- Activity
Gather each line in the entries that includes the string "users".

- Records for the task
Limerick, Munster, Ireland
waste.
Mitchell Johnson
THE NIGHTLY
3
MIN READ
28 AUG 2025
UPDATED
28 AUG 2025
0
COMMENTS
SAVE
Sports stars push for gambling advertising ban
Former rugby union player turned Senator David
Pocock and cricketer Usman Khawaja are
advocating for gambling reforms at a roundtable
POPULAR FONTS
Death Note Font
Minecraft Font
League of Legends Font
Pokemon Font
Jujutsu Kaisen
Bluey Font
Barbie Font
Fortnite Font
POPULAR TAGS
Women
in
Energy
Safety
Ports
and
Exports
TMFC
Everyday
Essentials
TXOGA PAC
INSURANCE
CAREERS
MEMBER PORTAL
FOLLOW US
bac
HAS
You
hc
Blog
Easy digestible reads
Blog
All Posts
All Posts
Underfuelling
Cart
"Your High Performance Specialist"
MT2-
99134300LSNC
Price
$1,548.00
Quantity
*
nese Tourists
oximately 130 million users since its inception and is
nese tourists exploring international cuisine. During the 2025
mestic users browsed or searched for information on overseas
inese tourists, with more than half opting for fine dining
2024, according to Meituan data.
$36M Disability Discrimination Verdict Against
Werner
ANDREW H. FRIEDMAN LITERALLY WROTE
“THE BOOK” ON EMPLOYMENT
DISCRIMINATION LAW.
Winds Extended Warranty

- Response area
oximately 130 million users since its inception and is
mestic users browsed or searched for information on overseas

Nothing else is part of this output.